Print every line of the records below word for word, but leave out the pictures.

====

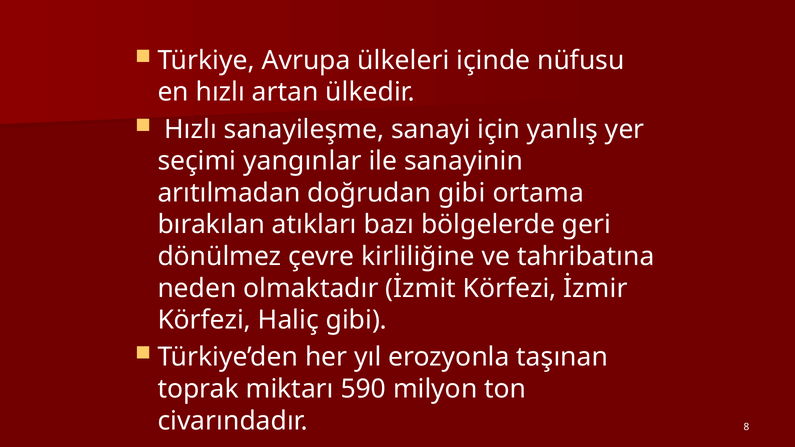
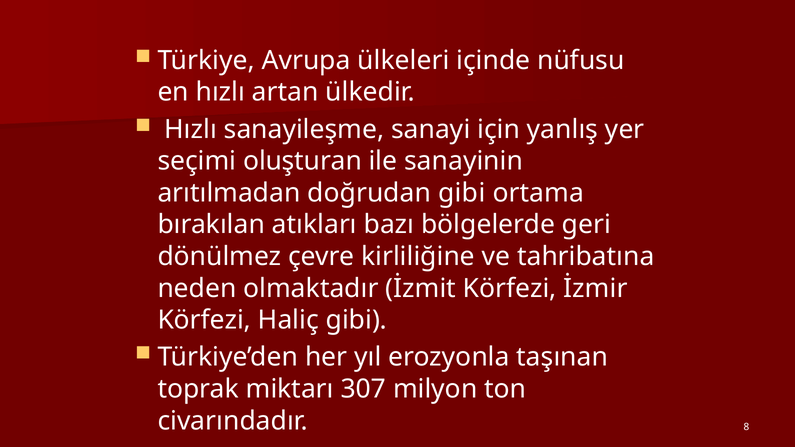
yangınlar: yangınlar -> oluşturan
590: 590 -> 307
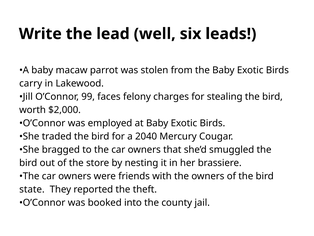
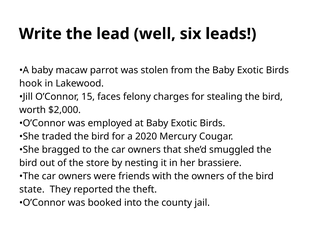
carry: carry -> hook
99: 99 -> 15
2040: 2040 -> 2020
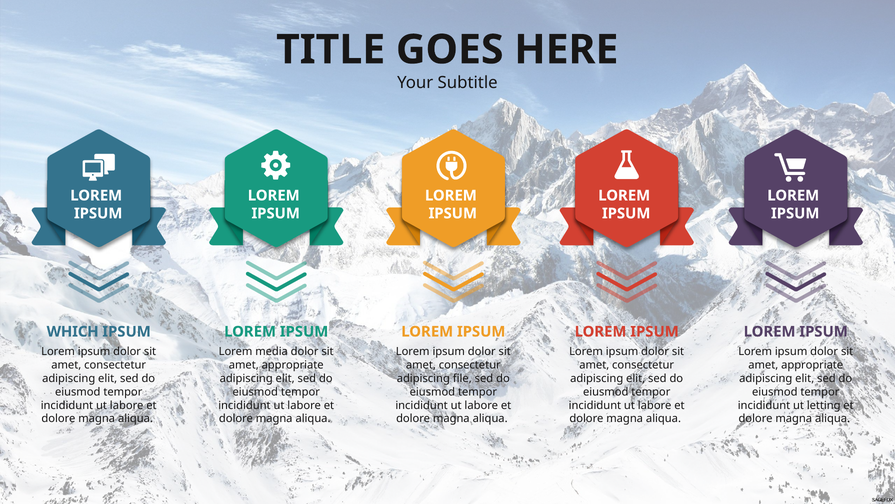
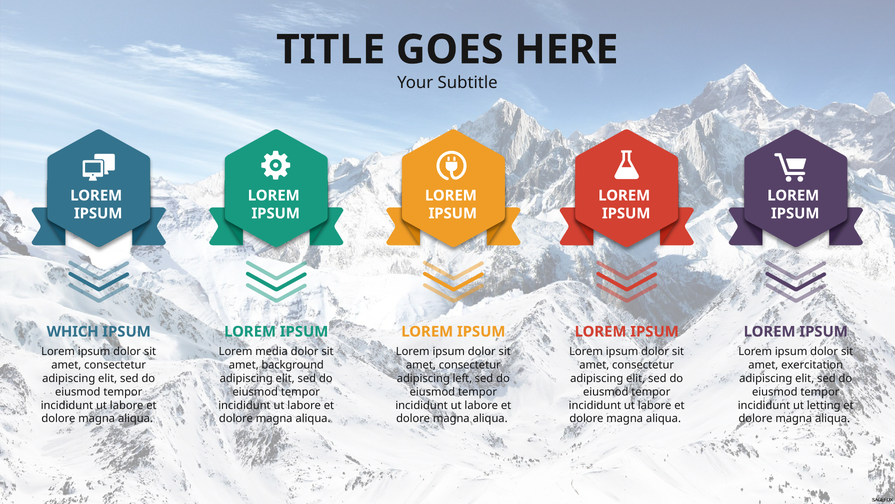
appropriate at (293, 365): appropriate -> background
appropriate at (812, 365): appropriate -> exercitation
file: file -> left
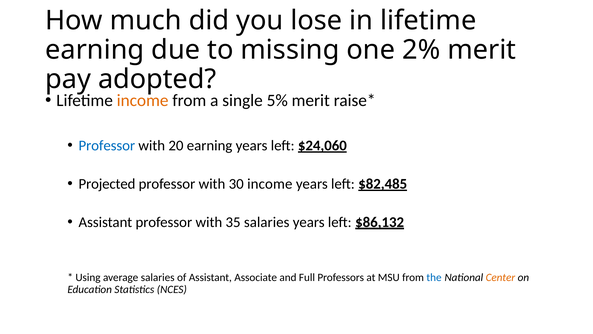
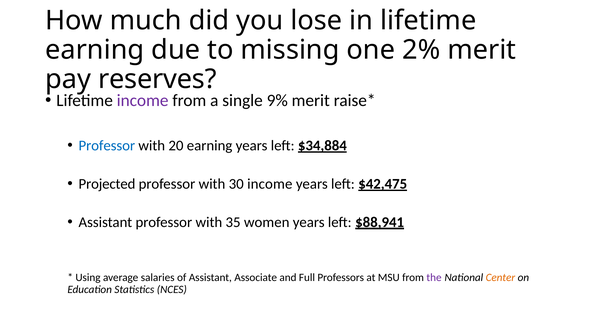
adopted: adopted -> reserves
income at (143, 100) colour: orange -> purple
5%: 5% -> 9%
$24,060: $24,060 -> $34,884
$82,485: $82,485 -> $42,475
35 salaries: salaries -> women
$86,132: $86,132 -> $88,941
the colour: blue -> purple
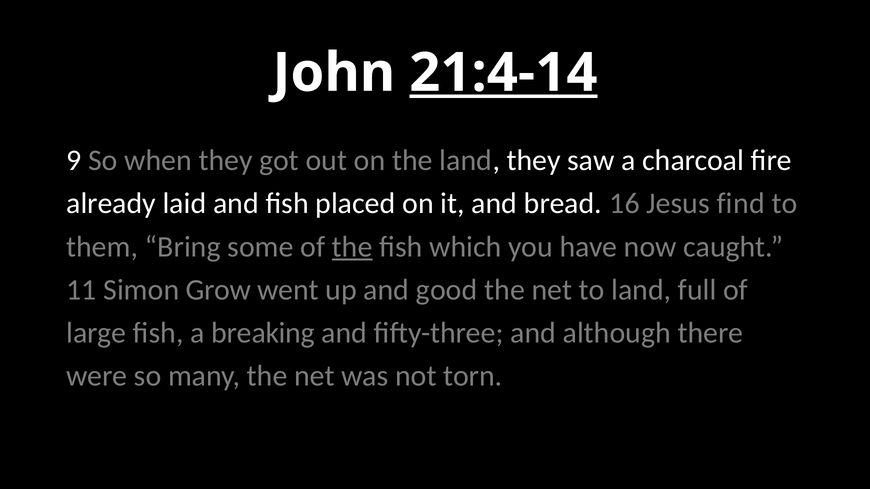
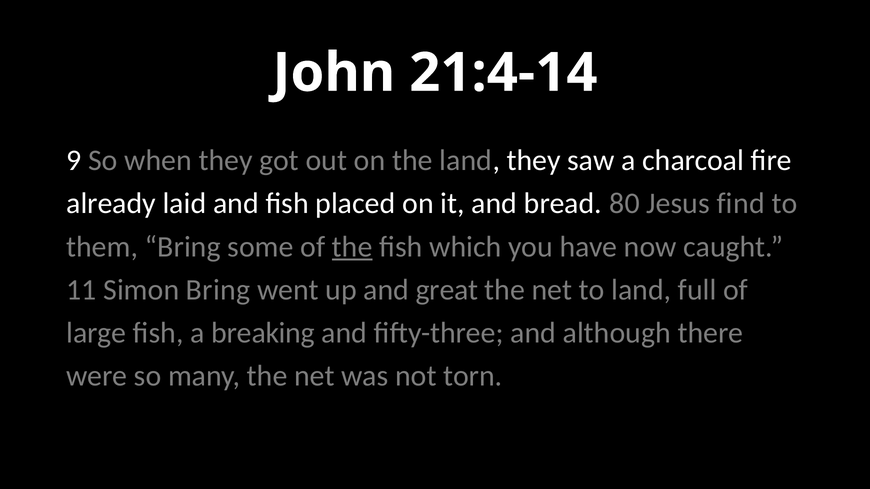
21:4-14 underline: present -> none
16: 16 -> 80
Simon Grow: Grow -> Bring
good: good -> great
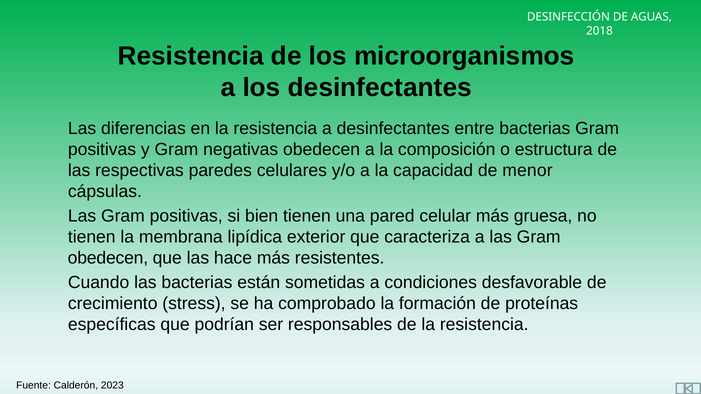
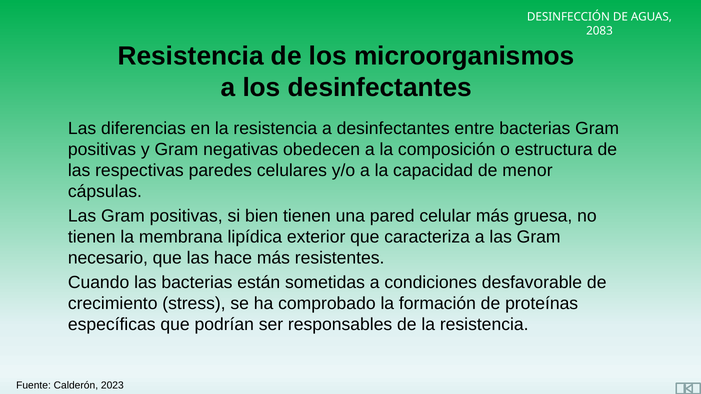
2018: 2018 -> 2083
obedecen at (108, 258): obedecen -> necesario
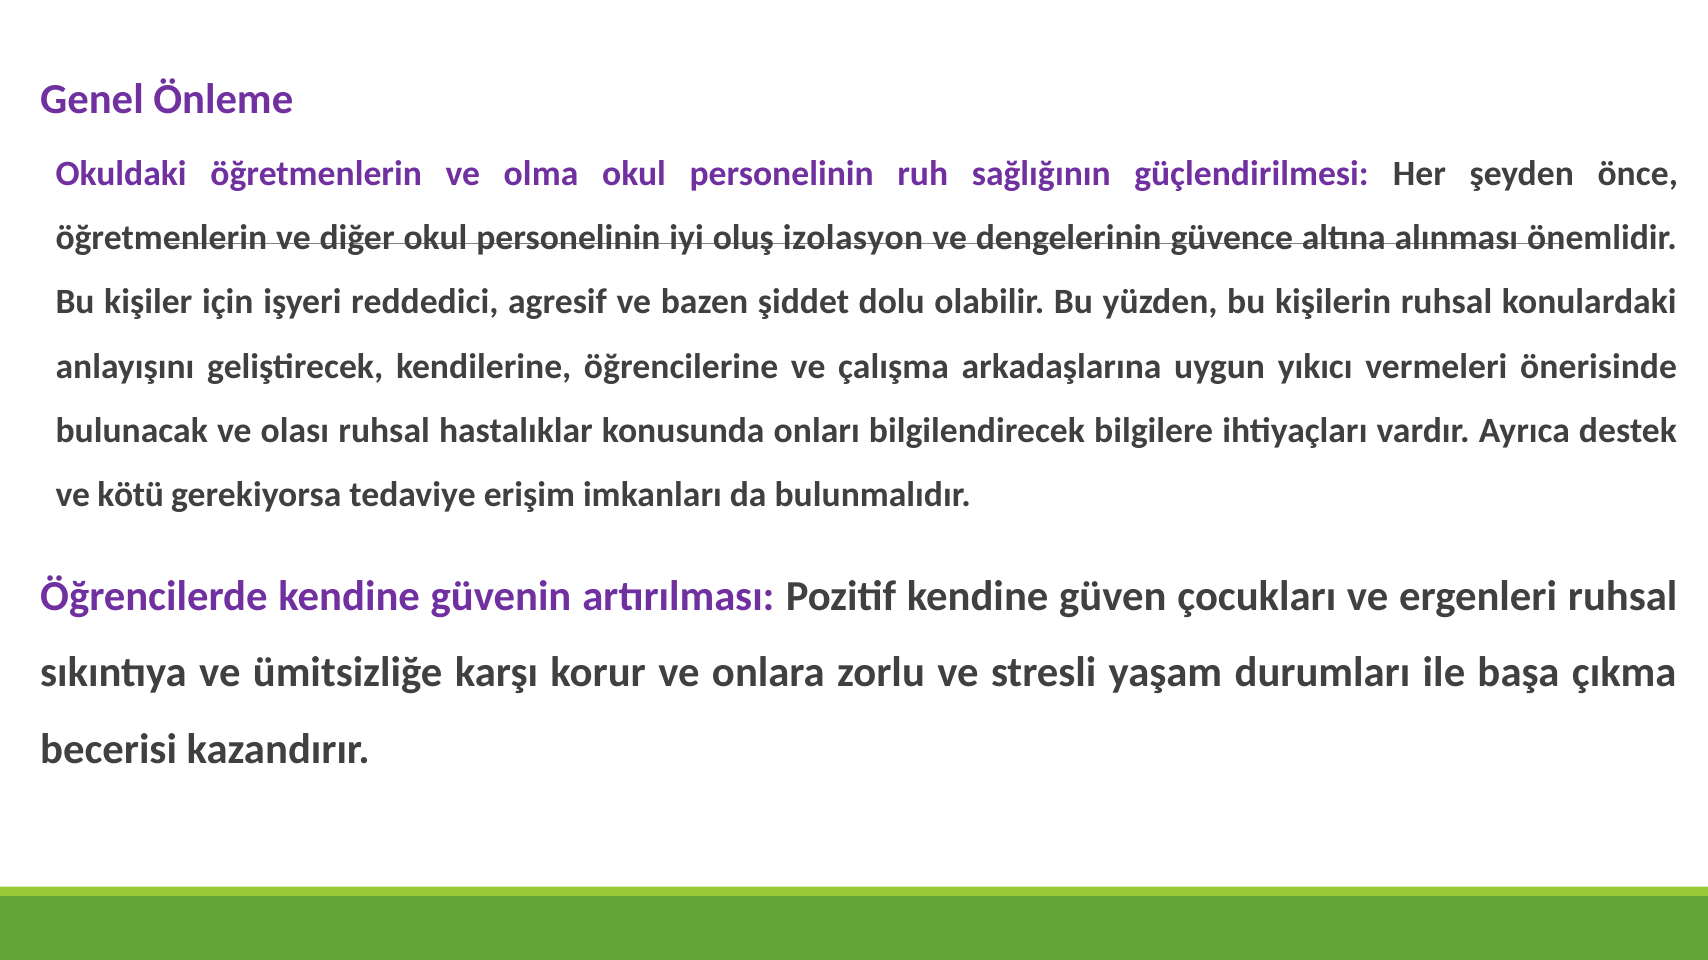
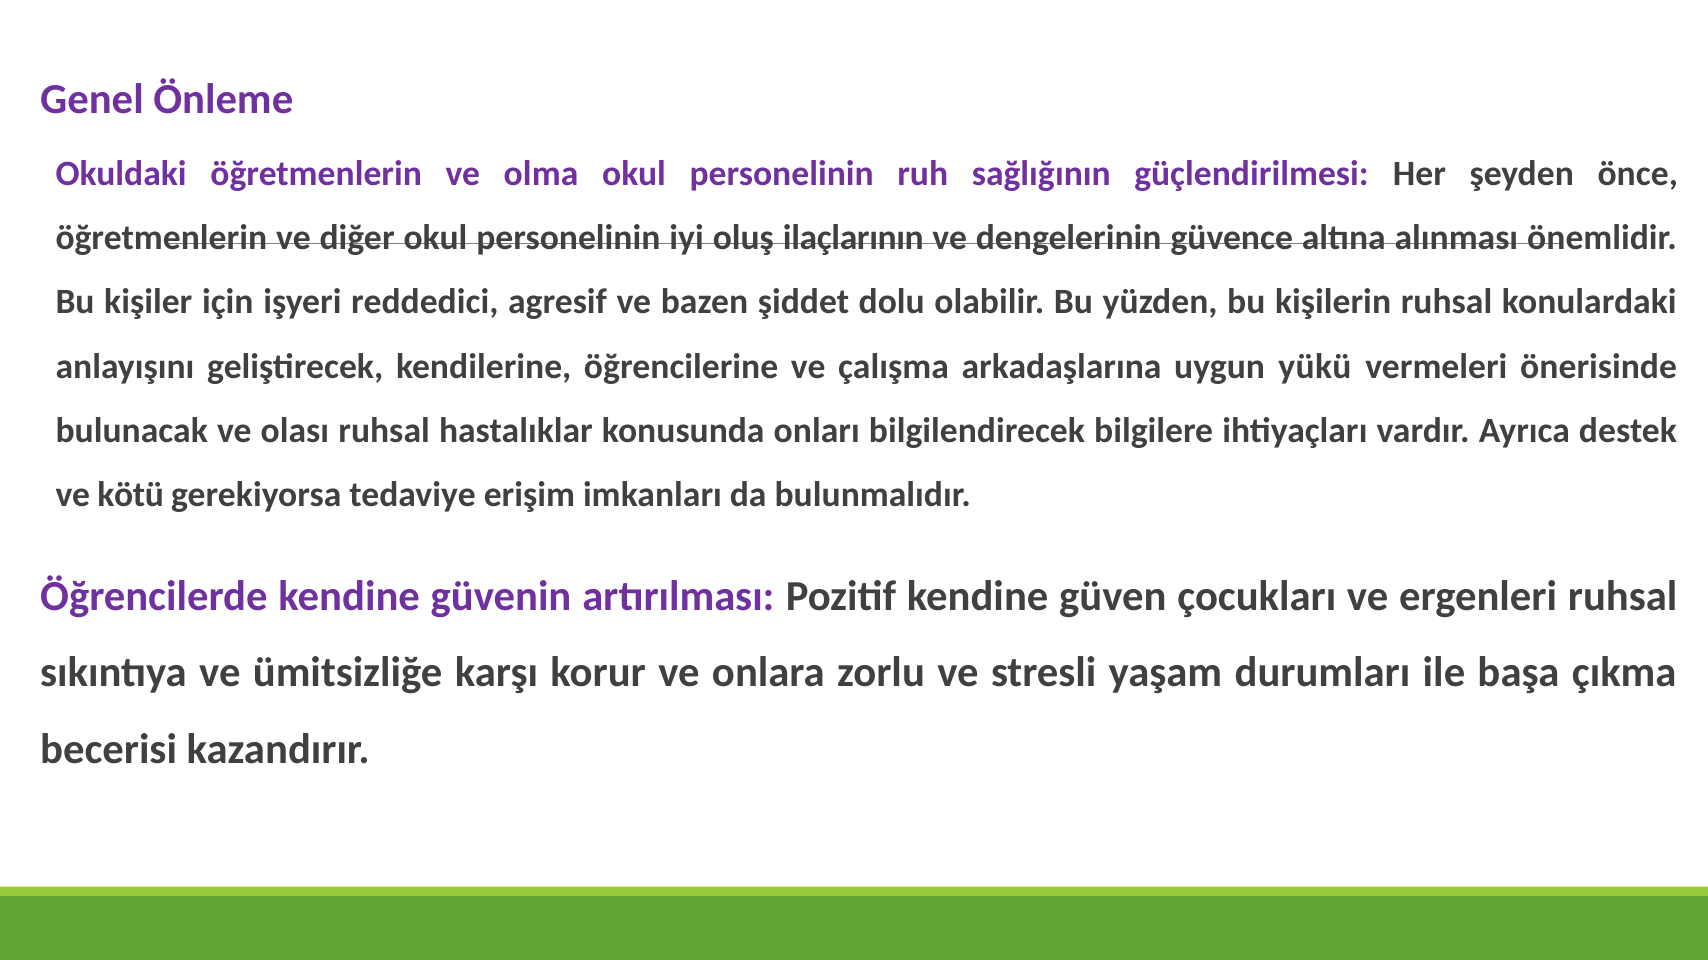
izolasyon: izolasyon -> ilaçlarının
yıkıcı: yıkıcı -> yükü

====

§ RESULT OF THIS TASK:
yangınlar: yangınlar -> oluşturan
590: 590 -> 307
carry: carry -> hook
99: 99 -> 15
2040: 2040 -> 2020
appropriate at (293, 365): appropriate -> background
appropriate at (812, 365): appropriate -> exercitation
file: file -> left
adopted: adopted -> reserves
income at (143, 100) colour: orange -> purple
5%: 5% -> 9%
$24,060: $24,060 -> $34,884
$82,485: $82,485 -> $42,475
35 salaries: salaries -> women
$86,132: $86,132 -> $88,941
the colour: blue -> purple
21:4-14 underline: present -> none
16: 16 -> 80
Simon Grow: Grow -> Bring
good: good -> great
2018: 2018 -> 2083
obedecen at (108, 258): obedecen -> necesario
izolasyon: izolasyon -> ilaçlarının
yıkıcı: yıkıcı -> yükü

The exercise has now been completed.